-- Opening Marker --
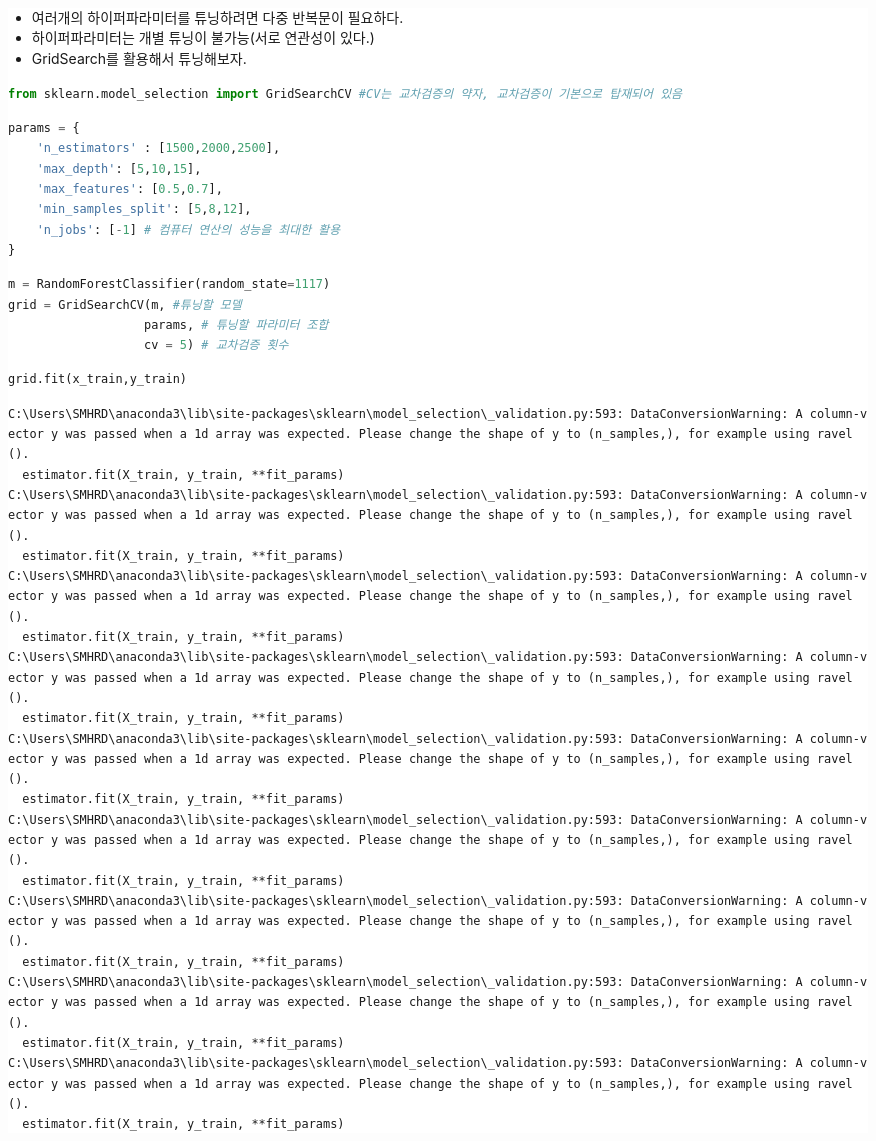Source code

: - 여러개의 하이퍼파라미터를 튜닝하려면 다중 반복문이 필요하다.
- 하이퍼파라미터는 개별 튜닝이 불가능(서로 연관성이 있다.)
- GridSearch를 활용해서 튜닝해보자.


```python
from sklearn.model_selection import GridSearchCV #CV는 교차검증의 약자, 교차검증이 기본으로 탑재되어 있음
```


```python
params = {
    'n_estimators' : [1500,2000,2500],
    'max_depth': [5,10,15],
    'max_features': [0.5,0.7],
    'min_samples_split': [5,8,12],
    'n_jobs': [-1] # 컴퓨터 연산의 성능을 최대한 활용 
}
```


```python
m = RandomForestClassifier(random_state=1117)
grid = GridSearchCV(m, #튜닝할 모델
                   params, # 튜닝할 파라미터 조합
                   cv = 5) # 교차검증 횟수
```


```python
grid.fit(x_train,y_train)
```

    C:\Users\SMHRD\anaconda3\lib\site-packages\sklearn\model_selection\_validation.py:593: DataConversionWarning: A column-vector y was passed when a 1d array was expected. Please change the shape of y to (n_samples,), for example using ravel().
      estimator.fit(X_train, y_train, **fit_params)
    C:\Users\SMHRD\anaconda3\lib\site-packages\sklearn\model_selection\_validation.py:593: DataConversionWarning: A column-vector y was passed when a 1d array was expected. Please change the shape of y to (n_samples,), for example using ravel().
      estimator.fit(X_train, y_train, **fit_params)
    C:\Users\SMHRD\anaconda3\lib\site-packages\sklearn\model_selection\_validation.py:593: DataConversionWarning: A column-vector y was passed when a 1d array was expected. Please change the shape of y to (n_samples,), for example using ravel().
      estimator.fit(X_train, y_train, **fit_params)
    C:\Users\SMHRD\anaconda3\lib\site-packages\sklearn\model_selection\_validation.py:593: DataConversionWarning: A column-vector y was passed when a 1d array was expected. Please change the shape of y to (n_samples,), for example using ravel().
      estimator.fit(X_train, y_train, **fit_params)
    C:\Users\SMHRD\anaconda3\lib\site-packages\sklearn\model_selection\_validation.py:593: DataConversionWarning: A column-vector y was passed when a 1d array was expected. Please change the shape of y to (n_samples,), for example using ravel().
      estimator.fit(X_train, y_train, **fit_params)
    C:\Users\SMHRD\anaconda3\lib\site-packages\sklearn\model_selection\_validation.py:593: DataConversionWarning: A column-vector y was passed when a 1d array was expected. Please change the shape of y to (n_samples,), for example using ravel().
      estimator.fit(X_train, y_train, **fit_params)
    C:\Users\SMHRD\anaconda3\lib\site-packages\sklearn\model_selection\_validation.py:593: DataConversionWarning: A column-vector y was passed when a 1d array was expected. Please change the shape of y to (n_samples,), for example using ravel().
      estimator.fit(X_train, y_train, **fit_params)
    C:\Users\SMHRD\anaconda3\lib\site-packages\sklearn\model_selection\_validation.py:593: DataConversionWarning: A column-vector y was passed when a 1d array was expected. Please change the shape of y to (n_samples,), for example using ravel().
      estimator.fit(X_train, y_train, **fit_params)
    C:\Users\SMHRD\anaconda3\lib\site-packages\sklearn\model_selection\_validation.py:593: DataConversionWarning: A column-vector y was passed when a 1d array was expected. Please change the shape of y to (n_samples,), for example using ravel().
      estimator.fit(X_train, y_train, **fit_params)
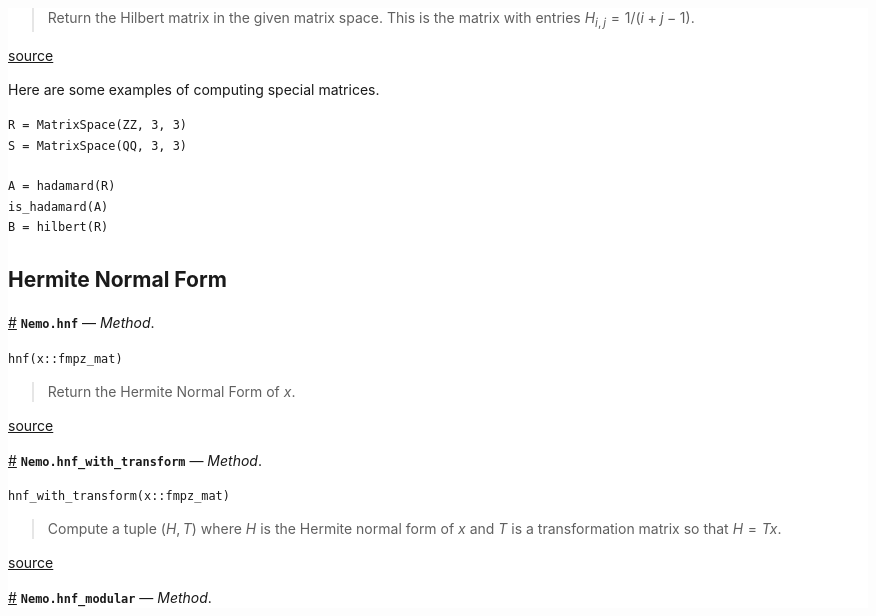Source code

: > Return the Hilbert matrix in the given matrix space. This is the matrix with entries $H_{i,j} = 1/(i + j - 1)$.



<a target='_blank' href='https://github.com/wbhart/Nemo.jl/tree/73562614f04fbf543aacd73feb832aff7b4fe899/src/flint/fmpq_mat.jl#L451' class='documenter-source'>source</a><br>


Here are some examples of computing special matrices.


```
R = MatrixSpace(ZZ, 3, 3)
S = MatrixSpace(QQ, 3, 3)

A = hadamard(R)
is_hadamard(A)
B = hilbert(R)
```


<a id='Hermite-Normal-Form-1'></a>

## Hermite Normal Form

<a id='Nemo.hnf-Tuple{Nemo.fmpz_mat}' href='#Nemo.hnf-Tuple{Nemo.fmpz_mat}'>#</a>
**`Nemo.hnf`** &mdash; *Method*.



```
hnf(x::fmpz_mat)
```

> Return the Hermite Normal Form of $x$.



<a target='_blank' href='https://github.com/wbhart/Nemo.jl/tree/73562614f04fbf543aacd73feb832aff7b4fe899/src/flint/fmpz_mat.jl#L607' class='documenter-source'>source</a><br>

<a id='Nemo.hnf_with_transform-Tuple{Nemo.fmpz_mat}' href='#Nemo.hnf_with_transform-Tuple{Nemo.fmpz_mat}'>#</a>
**`Nemo.hnf_with_transform`** &mdash; *Method*.



```
hnf_with_transform(x::fmpz_mat)
```

> Compute a tuple $(H, T)$ where $H$ is the Hermite normal form of $x$ and $T$ is a transformation matrix so that $H = Tx$.



<a target='_blank' href='https://github.com/wbhart/Nemo.jl/tree/73562614f04fbf543aacd73feb832aff7b4fe899/src/flint/fmpz_mat.jl#L618' class='documenter-source'>source</a><br>

<a id='Nemo.hnf_modular-Tuple{Nemo.fmpz_mat,Nemo.fmpz}' href='#Nemo.hnf_modular-Tuple{Nemo.fmpz_mat,Nemo.fmpz}'>#</a>
**`Nemo.hnf_modular`** &mdash; *Method*.
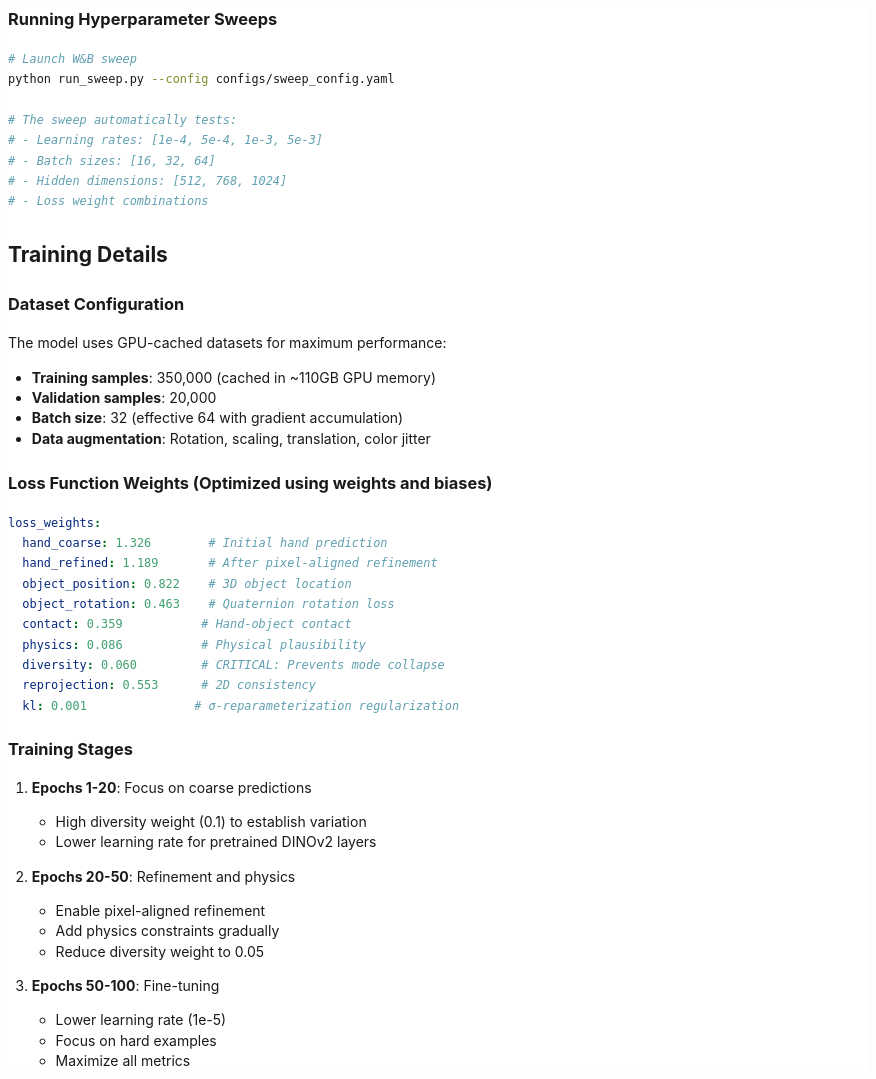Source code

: ### Running Hyperparameter Sweeps
```bash
# Launch W&B sweep
python run_sweep.py --config configs/sweep_config.yaml

# The sweep automatically tests:
# - Learning rates: [1e-4, 5e-4, 1e-3, 5e-3]
# - Batch sizes: [16, 32, 64]
# - Hidden dimensions: [512, 768, 1024]
# - Loss weight combinations
```

## Training Details

### Dataset Configuration
The model uses GPU-cached datasets for maximum performance:
- **Training samples**: 350,000 (cached in ~110GB GPU memory)
- **Validation samples**: 20,000
- **Batch size**: 32 (effective 64 with gradient accumulation)
- **Data augmentation**: Rotation, scaling, translation, color jitter

### Loss Function Weights (Optimized using weights and biases)
```yaml
loss_weights:
  hand_coarse: 1.326        # Initial hand prediction
  hand_refined: 1.189       # After pixel-aligned refinement
  object_position: 0.822    # 3D object location
  object_rotation: 0.463    # Quaternion rotation loss
  contact: 0.359           # Hand-object contact
  physics: 0.086           # Physical plausibility
  diversity: 0.060         # CRITICAL: Prevents mode collapse
  reprojection: 0.553      # 2D consistency
  kl: 0.001               # σ-reparameterization regularization
```

### Training Stages
1. **Epochs 1-20**: Focus on coarse predictions
   - High diversity weight (0.1) to establish variation
   - Lower learning rate for pretrained DINOv2 layers

2. **Epochs 20-50**: Refinement and physics
   - Enable pixel-aligned refinement
   - Add physics constraints gradually
   - Reduce diversity weight to 0.05

3. **Epochs 50-100**: Fine-tuning
   - Lower learning rate (1e-5)
   - Focus on hard examples
   - Maximize all metrics
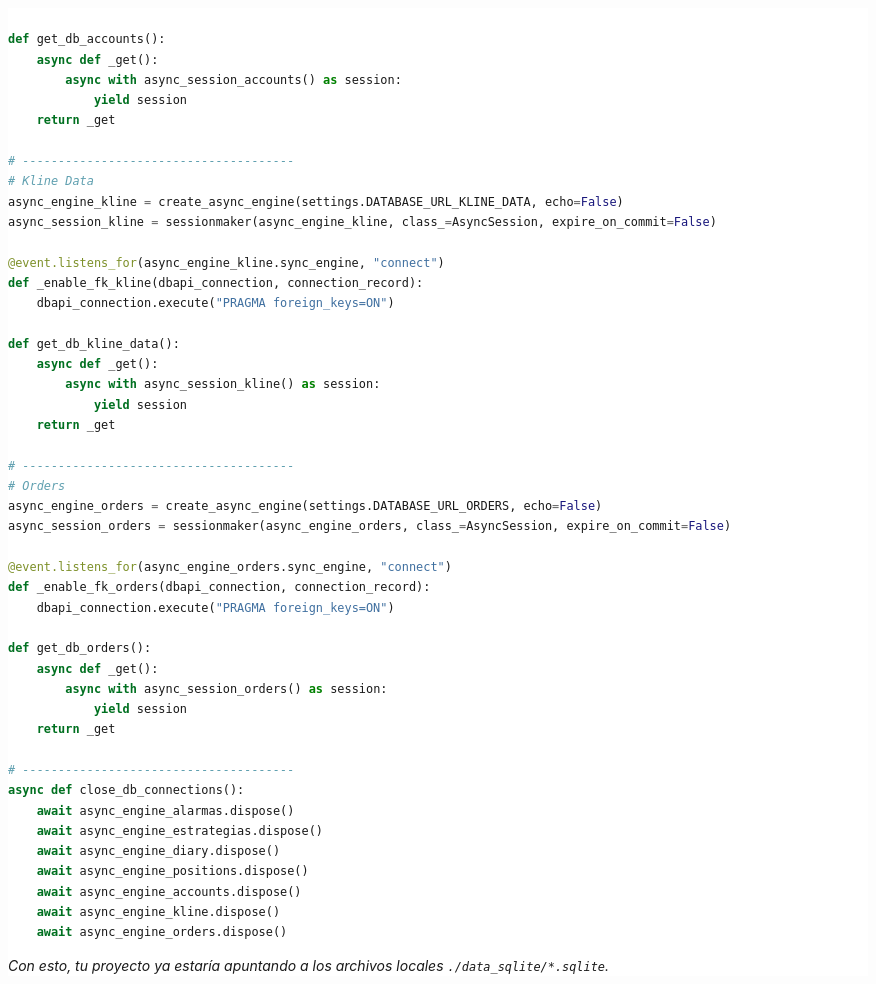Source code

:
 ```python

def get_db_accounts():
    async def _get():
        async with async_session_accounts() as session:
            yield session
    return _get

# --------------------------------------
# Kline Data
async_engine_kline = create_async_engine(settings.DATABASE_URL_KLINE_DATA, echo=False)
async_session_kline = sessionmaker(async_engine_kline, class_=AsyncSession, expire_on_commit=False)

@event.listens_for(async_engine_kline.sync_engine, "connect")
def _enable_fk_kline(dbapi_connection, connection_record):
    dbapi_connection.execute("PRAGMA foreign_keys=ON")

def get_db_kline_data():
    async def _get():
        async with async_session_kline() as session:
            yield session
    return _get

# --------------------------------------
# Orders
async_engine_orders = create_async_engine(settings.DATABASE_URL_ORDERS, echo=False)
async_session_orders = sessionmaker(async_engine_orders, class_=AsyncSession, expire_on_commit=False)

@event.listens_for(async_engine_orders.sync_engine, "connect")
def _enable_fk_orders(dbapi_connection, connection_record):
    dbapi_connection.execute("PRAGMA foreign_keys=ON")

def get_db_orders():
    async def _get():
        async with async_session_orders() as session:
            yield session
    return _get

# --------------------------------------
async def close_db_connections():
    await async_engine_alarmas.dispose()
    await async_engine_estrategias.dispose()
    await async_engine_diary.dispose()
    await async_engine_positions.dispose()
    await async_engine_accounts.dispose()
    await async_engine_kline.dispose()
    await async_engine_orders.dispose()
```

*Con esto, tu proyecto ya estaría apuntando a los archivos locales `./data_sqlite/*.sqlite`.*
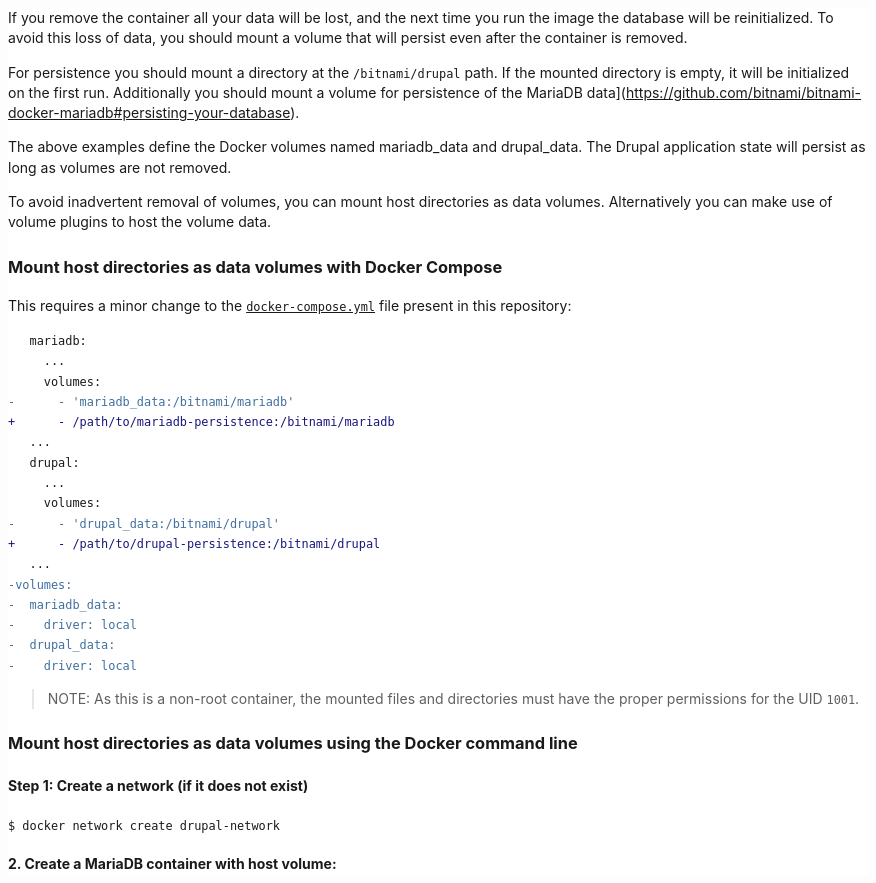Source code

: If you remove the container all your data will be lost, and the next time you run the image the database will be reinitialized. To avoid this loss of data, you should mount a volume that will persist even after the container is removed.

For persistence you should mount a directory at the `/bitnami/drupal` path. If the mounted directory is empty, it will be initialized on the first run. Additionally you should mount a volume for persistence of the MariaDB data](https://github.com/bitnami/bitnami-docker-mariadb#persisting-your-database).

The above examples define the Docker volumes named mariadb_data and drupal_data. The Drupal application state will persist as long as volumes are not removed.

To avoid inadvertent removal of volumes, you can mount host directories as data volumes. Alternatively you can make use of volume plugins to host the volume data.

### Mount host directories as data volumes with Docker Compose

This requires a minor change to the [`docker-compose.yml`](https://github.com/bitnami/bitnami-docker-drupal-nginx/blob/master/docker-compose.yml) file present in this repository:

```diff
   mariadb:
     ...
     volumes:
-      - 'mariadb_data:/bitnami/mariadb'
+      - /path/to/mariadb-persistence:/bitnami/mariadb
   ...
   drupal:
     ...
     volumes:
-      - 'drupal_data:/bitnami/drupal'
+      - /path/to/drupal-persistence:/bitnami/drupal
   ...
-volumes:
-  mariadb_data:
-    driver: local
-  drupal_data:
-    driver: local
```

> NOTE: As this is a non-root container, the mounted files and directories must have the proper permissions for the UID `1001`.

### Mount host directories as data volumes using the Docker command line

#### Step 1: Create a network (if it does not exist)

```console
$ docker network create drupal-network
```

#### 2. Create a MariaDB container with host volume:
-- Closing Marker --
_TASK DETAILS_
Across the records above, how many lines does the word "that" appear on? Reply with the number only.

_SOLUTION TO THIS EXERCISE_
2